Reviewed by Celeste Johnson
This book is a resource for K-12 teachers wanting to learn more about creating and using classroom-based assessment, specifically performance assessment tasks. The book gives and overview of four basic forms of classroom-based assessments (selected response, essay, performance, and personal communications assessments) and then focuses in on performance assessments. "Because performance tasks are aligned to the curriculum, they are accurate and meaningful indicators of who knows what, and who can do what." The authors provide practical examples and ideas for performance assessment before, during, and at the end of teaching units. They address not just measuring what students have learned, but how they learn it, with chapters on what they call the "Info In" part of the learning process. Then they follow up with several chapters on performance assessments for what they call the "Info Out" part of the learning process. Excellent, detailed examples of performance assessments are provided, including students using visual representations, written words, oral presentations, and large-scale projects to demonstrate their learning.
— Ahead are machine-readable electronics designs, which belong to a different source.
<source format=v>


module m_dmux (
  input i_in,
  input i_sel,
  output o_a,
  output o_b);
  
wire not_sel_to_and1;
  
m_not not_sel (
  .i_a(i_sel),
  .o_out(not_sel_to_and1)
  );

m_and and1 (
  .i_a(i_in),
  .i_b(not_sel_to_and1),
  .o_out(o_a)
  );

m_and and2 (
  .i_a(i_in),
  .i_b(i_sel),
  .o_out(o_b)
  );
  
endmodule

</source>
The last chapter is particularly useful in that it discusses the pros and cons of these types of assessments and some of the benefits and dilemmas teachers might face as they try to implement these assessment practices.
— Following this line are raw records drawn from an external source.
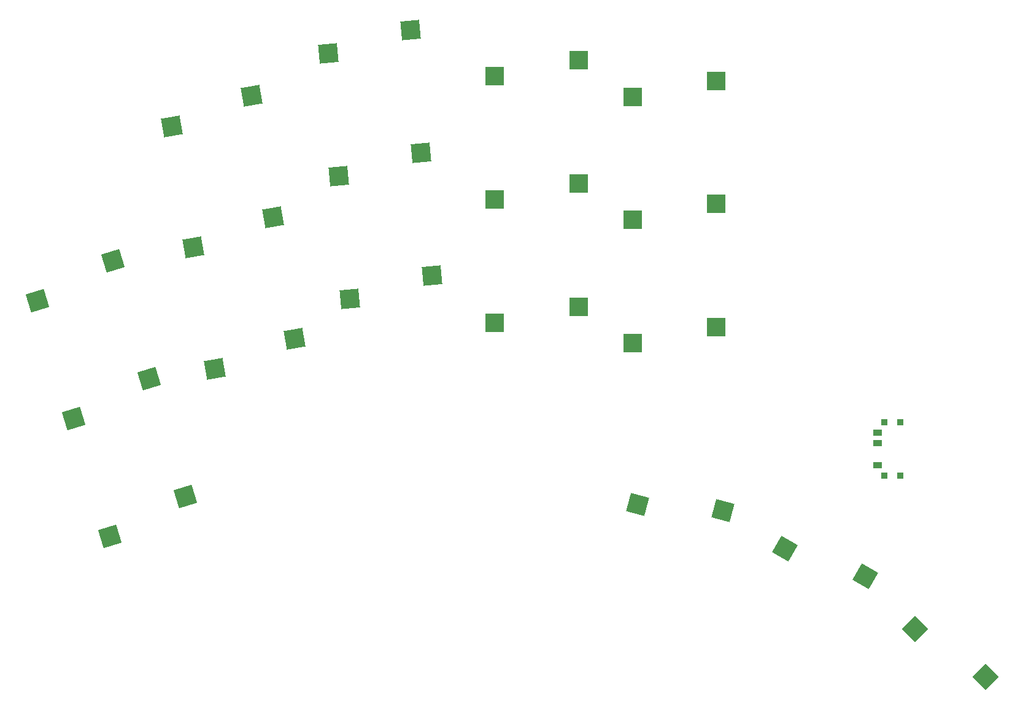
<source format=gbr>
%TF.GenerationSoftware,KiCad,Pcbnew,8.0.0*%
%TF.CreationDate,2024-06-08T15:13:20+02:00*%
%TF.ProjectId,goos-right,676f6f73-2d72-4696-9768-742e6b696361,rev?*%
%TF.SameCoordinates,Original*%
%TF.FileFunction,Paste,Top*%
%TF.FilePolarity,Positive*%
%FSLAX46Y46*%
G04 Gerber Fmt 4.6, Leading zero omitted, Abs format (unit mm)*
G04 Created by KiCad (PCBNEW 8.0.0) date 2024-06-08 15:13:20*
%MOMM*%
%LPD*%
G01*
G04 APERTURE LIST*
G04 Aperture macros list*
%AMRotRect*
0 Rectangle, with rotation*
0 The origin of the aperture is its center*
0 $1 length*
0 $2 width*
0 $3 Rotation angle, in degrees counterclockwise*
0 Add horizontal line*
21,1,$1,$2,0,0,$3*%
G04 Aperture macros list end*
%ADD10RotRect,2.600000X2.600000X5.000000*%
%ADD11R,2.600000X2.600000*%
%ADD12RotRect,2.600000X2.600000X330.000000*%
%ADD13RotRect,2.600000X2.600000X17.000000*%
%ADD14RotRect,2.600000X2.600000X10.000000*%
%ADD15R,0.900000X0.900000*%
%ADD16R,1.250000X0.900000*%
%ADD17RotRect,2.600000X2.600000X345.000000*%
%ADD18RotRect,2.600000X2.600000X315.000000*%
G04 APERTURE END LIST*
D10*
%TO.C,S8*%
X177274492Y-25467405D03*
X165960186Y-28665683D03*
%TD*%
D11*
%TO.C,S13*%
X200476631Y-63629899D03*
X188926631Y-65829899D03*
%TD*%
D12*
%TO.C,S18*%
X240030364Y-100854148D03*
X228927771Y-96984404D03*
%TD*%
D13*
%TO.C,S2*%
X136271817Y-57310668D03*
X125869715Y-62791432D03*
%TD*%
D11*
%TO.C,S16*%
X219476631Y-66463199D03*
X207926631Y-68663199D03*
%TD*%
D10*
%TO.C,S9*%
X178756092Y-42402705D03*
X167441786Y-45600983D03*
%TD*%
D14*
%TO.C,S5*%
X155369670Y-34556295D03*
X144377166Y-38728509D03*
%TD*%
D15*
%TO.C,S1*%
X244890531Y-79529699D03*
X242690531Y-79529699D03*
X244890531Y-86929699D03*
X242690531Y-86929699D03*
D16*
X241715531Y-85479699D03*
X241715531Y-82479699D03*
X241715531Y-80979699D03*
%TD*%
D17*
%TO.C,S17*%
X220384911Y-91791373D03*
X208659066Y-90927050D03*
%TD*%
D11*
%TO.C,S15*%
X219476631Y-49463199D03*
X207926631Y-51663199D03*
%TD*%
D13*
%TO.C,S4*%
X146212517Y-89824968D03*
X135810415Y-95305732D03*
%TD*%
D11*
%TO.C,S11*%
X200476631Y-29629899D03*
X188926631Y-31829899D03*
%TD*%
D10*
%TO.C,S10*%
X180237792Y-59338005D03*
X168923486Y-62536283D03*
%TD*%
D18*
%TO.C,S19*%
X256660791Y-114692788D03*
X246938073Y-108081340D03*
%TD*%
D14*
%TO.C,S7*%
X161273670Y-68039795D03*
X150281166Y-72212009D03*
%TD*%
%TO.C,S6*%
X158321670Y-51298095D03*
X147329166Y-55470309D03*
%TD*%
D11*
%TO.C,S12*%
X200476631Y-46629899D03*
X188926631Y-48829899D03*
%TD*%
%TO.C,S14*%
X219476631Y-32463199D03*
X207926631Y-34663199D03*
%TD*%
D13*
%TO.C,S3*%
X141242217Y-73567768D03*
X130840115Y-79048532D03*
%TD*%
M02*

</source>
The authors believe that teachers should embrace an integrated approach to curriculum and assessment that makes sense and works for them personally in the classroom. All teachers, regardless of the grade level they teach, teach content and skills and both things should be assessed. They say "Curriculum (content and skills) and assessment, like the two faces of a coin, are inseparably fused and directly related to each other." They believe these two coin faces can be fused together with cumulative projects, through which students demonstrate their understanding of content and apply the skills taught in the unit. "When kids use a process to reveal their understanding of content knowledge, they learn more deeply." "To improve studentsí understanding of what we expect them to do, how well they should be able to do it, and how they should go about accomplishing it -- is what this book on classroom-based performance assessment has been about."